##### Testo estratto #####

Scrisse Ottiero Ottieri, scrittore e sociologo nonché importante intellettuale del ‘900: “i neurocomunisti [sono]personaggi pieni di guai che attribuiscono agli altri, da profeti disarmati e un po’ iettatori”. Questo personaggio non poteva che chiudere il vecchio saggio del 1996 del professor Raffaele Vizioli, neurologo dell’Università “La Sapienza” e psichiatra, dal titolo esemplificativo e assiomatico, “Psicopatologia del comunismo”.

Sono passati quasi trent’anni dal lavoro di Vizioli, ma la valutazione clinica rimane valida, pur con i dovuti aggiornamenti, e questa condizione psicopatologica si è rivelata appieno – anche se non c’era alcun bisogno di conferme – nelle modalità di giudizio sulla vittoria di Trump.

##### Dati registrati #####

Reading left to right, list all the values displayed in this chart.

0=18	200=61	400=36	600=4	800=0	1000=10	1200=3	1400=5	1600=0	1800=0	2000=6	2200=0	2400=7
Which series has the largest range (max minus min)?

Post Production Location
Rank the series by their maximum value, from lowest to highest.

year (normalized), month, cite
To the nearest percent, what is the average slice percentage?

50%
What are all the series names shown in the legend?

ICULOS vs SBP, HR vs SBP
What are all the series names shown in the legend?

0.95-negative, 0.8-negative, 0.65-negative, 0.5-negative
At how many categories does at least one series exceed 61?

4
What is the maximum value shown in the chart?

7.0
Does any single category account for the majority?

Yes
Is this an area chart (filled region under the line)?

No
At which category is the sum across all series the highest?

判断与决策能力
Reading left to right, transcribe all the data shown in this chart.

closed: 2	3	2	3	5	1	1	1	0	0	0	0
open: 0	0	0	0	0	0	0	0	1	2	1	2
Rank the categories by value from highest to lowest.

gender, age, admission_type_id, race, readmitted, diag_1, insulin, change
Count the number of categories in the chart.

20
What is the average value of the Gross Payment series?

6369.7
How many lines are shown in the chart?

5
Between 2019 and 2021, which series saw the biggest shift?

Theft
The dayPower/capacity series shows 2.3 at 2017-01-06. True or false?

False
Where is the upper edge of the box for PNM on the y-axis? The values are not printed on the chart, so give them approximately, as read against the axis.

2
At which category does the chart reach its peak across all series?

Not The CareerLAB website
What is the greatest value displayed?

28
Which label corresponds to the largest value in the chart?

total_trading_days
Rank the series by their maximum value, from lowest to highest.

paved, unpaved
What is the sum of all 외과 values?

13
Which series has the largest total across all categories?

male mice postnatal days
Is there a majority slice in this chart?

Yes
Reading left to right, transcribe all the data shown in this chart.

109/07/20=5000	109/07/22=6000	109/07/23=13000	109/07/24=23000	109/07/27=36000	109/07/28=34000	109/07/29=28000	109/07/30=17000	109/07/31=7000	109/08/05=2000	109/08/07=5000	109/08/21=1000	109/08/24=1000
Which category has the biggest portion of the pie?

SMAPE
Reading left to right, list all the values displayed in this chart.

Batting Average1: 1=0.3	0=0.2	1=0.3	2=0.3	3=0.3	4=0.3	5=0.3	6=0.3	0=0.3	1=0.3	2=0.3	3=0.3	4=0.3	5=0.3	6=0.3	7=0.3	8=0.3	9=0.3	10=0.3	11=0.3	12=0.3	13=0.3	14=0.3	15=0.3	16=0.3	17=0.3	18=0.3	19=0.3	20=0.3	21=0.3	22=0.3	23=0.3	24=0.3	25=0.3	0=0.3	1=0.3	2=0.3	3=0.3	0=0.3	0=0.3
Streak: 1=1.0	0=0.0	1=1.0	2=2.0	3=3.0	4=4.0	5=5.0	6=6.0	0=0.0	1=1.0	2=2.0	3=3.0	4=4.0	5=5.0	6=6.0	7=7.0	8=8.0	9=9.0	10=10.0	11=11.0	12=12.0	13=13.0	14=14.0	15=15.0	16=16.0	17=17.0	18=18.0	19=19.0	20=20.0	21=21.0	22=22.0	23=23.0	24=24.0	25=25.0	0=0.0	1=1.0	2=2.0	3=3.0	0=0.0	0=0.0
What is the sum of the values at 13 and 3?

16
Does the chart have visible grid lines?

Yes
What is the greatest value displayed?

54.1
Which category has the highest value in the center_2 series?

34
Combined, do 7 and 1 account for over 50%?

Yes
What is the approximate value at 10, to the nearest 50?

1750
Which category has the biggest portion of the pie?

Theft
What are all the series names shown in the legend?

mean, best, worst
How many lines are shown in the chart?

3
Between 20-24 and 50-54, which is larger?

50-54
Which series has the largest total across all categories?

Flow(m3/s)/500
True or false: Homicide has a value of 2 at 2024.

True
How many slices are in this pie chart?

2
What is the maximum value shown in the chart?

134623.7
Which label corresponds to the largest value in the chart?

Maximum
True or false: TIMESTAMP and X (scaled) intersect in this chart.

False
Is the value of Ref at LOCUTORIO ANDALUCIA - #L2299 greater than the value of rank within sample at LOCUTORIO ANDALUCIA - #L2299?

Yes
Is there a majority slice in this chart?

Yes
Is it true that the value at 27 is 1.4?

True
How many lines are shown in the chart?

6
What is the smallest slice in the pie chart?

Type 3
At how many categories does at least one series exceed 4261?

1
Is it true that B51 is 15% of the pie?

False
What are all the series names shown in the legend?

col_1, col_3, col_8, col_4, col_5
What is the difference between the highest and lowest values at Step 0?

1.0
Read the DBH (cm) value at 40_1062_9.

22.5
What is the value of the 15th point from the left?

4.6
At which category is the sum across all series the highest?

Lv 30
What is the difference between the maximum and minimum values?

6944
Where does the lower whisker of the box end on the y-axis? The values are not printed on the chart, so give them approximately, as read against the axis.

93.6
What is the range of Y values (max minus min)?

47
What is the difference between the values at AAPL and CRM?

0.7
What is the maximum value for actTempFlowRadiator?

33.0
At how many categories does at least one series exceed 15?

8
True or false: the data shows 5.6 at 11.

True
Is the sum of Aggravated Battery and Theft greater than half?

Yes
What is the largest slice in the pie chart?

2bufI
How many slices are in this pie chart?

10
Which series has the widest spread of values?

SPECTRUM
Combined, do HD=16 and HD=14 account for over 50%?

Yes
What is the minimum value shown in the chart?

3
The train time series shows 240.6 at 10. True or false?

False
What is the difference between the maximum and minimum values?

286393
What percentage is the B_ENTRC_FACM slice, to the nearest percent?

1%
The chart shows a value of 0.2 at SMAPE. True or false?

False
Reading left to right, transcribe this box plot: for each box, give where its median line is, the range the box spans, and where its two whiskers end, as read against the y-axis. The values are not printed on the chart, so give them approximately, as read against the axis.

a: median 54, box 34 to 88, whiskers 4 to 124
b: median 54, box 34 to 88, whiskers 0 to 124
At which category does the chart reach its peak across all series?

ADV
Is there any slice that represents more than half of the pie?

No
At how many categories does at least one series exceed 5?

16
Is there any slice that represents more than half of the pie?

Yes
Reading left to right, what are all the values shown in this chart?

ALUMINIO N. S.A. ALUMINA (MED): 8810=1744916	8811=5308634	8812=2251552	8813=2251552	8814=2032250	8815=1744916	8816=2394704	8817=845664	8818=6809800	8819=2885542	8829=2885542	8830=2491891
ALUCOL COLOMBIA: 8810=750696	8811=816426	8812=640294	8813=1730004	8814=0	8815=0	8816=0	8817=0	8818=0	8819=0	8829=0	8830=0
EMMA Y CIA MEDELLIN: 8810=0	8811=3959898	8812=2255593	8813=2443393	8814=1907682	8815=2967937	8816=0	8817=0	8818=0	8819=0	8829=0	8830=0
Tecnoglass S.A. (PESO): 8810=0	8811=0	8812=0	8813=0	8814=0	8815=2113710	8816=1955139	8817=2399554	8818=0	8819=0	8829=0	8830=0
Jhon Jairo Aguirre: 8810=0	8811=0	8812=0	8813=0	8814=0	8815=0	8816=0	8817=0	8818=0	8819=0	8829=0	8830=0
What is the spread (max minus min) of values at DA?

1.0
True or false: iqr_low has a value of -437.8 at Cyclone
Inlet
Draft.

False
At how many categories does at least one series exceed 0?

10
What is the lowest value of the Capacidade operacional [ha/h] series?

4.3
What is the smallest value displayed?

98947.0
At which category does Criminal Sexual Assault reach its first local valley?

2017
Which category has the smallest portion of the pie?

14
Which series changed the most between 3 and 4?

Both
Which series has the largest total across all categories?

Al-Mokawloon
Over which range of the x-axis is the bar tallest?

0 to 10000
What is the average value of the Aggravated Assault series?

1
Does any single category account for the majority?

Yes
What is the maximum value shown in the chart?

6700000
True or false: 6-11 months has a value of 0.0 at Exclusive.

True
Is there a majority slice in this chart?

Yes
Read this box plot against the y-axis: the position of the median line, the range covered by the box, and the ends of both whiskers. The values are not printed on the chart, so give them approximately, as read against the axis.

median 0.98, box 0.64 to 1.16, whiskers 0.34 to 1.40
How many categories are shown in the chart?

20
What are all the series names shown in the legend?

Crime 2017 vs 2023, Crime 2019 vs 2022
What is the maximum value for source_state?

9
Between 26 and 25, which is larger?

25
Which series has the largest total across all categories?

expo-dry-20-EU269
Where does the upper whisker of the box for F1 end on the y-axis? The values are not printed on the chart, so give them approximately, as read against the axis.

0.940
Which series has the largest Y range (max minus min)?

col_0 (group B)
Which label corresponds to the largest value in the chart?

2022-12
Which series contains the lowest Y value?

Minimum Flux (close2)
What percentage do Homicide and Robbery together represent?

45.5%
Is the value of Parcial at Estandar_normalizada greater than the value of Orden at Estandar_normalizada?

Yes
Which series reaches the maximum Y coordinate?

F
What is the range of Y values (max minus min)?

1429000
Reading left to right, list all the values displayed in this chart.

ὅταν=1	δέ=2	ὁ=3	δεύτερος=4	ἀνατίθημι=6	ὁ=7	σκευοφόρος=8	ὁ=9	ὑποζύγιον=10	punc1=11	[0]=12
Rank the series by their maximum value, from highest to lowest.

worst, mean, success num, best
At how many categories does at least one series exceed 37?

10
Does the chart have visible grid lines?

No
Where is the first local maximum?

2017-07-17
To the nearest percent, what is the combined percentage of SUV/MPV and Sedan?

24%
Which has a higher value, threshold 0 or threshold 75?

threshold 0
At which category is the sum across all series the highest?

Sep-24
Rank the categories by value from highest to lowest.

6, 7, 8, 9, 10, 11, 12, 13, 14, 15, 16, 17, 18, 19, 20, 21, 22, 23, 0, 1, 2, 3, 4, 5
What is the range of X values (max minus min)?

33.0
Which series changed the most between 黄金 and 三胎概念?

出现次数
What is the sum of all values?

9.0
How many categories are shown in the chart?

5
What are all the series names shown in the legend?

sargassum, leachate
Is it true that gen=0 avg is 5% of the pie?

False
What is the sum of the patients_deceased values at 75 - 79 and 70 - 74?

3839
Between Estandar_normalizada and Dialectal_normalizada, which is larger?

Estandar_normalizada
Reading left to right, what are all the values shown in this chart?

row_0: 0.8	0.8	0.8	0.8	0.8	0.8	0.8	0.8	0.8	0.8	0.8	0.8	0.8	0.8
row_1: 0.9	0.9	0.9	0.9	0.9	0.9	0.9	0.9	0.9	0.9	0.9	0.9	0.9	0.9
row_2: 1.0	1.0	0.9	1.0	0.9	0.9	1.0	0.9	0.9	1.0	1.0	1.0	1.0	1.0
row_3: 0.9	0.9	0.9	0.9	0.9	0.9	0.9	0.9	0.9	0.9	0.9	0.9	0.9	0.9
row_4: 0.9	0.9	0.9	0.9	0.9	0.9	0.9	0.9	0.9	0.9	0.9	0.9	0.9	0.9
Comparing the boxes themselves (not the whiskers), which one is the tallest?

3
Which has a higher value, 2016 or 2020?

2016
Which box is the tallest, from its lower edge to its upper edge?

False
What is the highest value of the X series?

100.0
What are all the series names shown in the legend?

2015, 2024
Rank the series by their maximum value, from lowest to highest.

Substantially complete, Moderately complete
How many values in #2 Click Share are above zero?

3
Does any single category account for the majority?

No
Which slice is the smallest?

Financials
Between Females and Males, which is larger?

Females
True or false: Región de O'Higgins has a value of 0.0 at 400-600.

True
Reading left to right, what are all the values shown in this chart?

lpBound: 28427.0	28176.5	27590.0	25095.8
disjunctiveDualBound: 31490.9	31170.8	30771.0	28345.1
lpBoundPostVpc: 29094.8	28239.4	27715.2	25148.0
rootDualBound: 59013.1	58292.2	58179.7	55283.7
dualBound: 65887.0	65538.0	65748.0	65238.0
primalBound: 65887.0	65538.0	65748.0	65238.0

#####

### Attività da svolgere
a – In quale anno è uscito il saggio di Raffaele Vizioli citato nel brano sul saggio di Vizioli?
b – Prosegui il brano sul saggio di Vizioli a partire dalla sua ultima frase.

### Le tue risposte
a – Nel 1996.

b –
Dall’inutile fallito, che da sperduti paesini italici scrive sui social “Trump non è il mio presidente” – una esternazione straripante di ridicolo e grottesca per qualsiasi personalità strutturata, quindi non per la sua miseria psichica – all’opinionista gallonato, che si contorce dal basso della sua incompetenza in valutazioni fantasiose e bizzarre, tanto per usare un eufemismo.

C’è il fighetto con il risvoltino, sedicente attore, drammaturgo e intellettuale di vaglia, che liquida l’elettorato di destra come accozzaglia di mononeuronali, disagiati mentali, ignoranti; poi si autopromuove da fare invidia a Vanna Marchi; sfuggito alla diagnosi di narcisismo arriva a decidere chi può ascoltare certa musica e a distribuire pagelline.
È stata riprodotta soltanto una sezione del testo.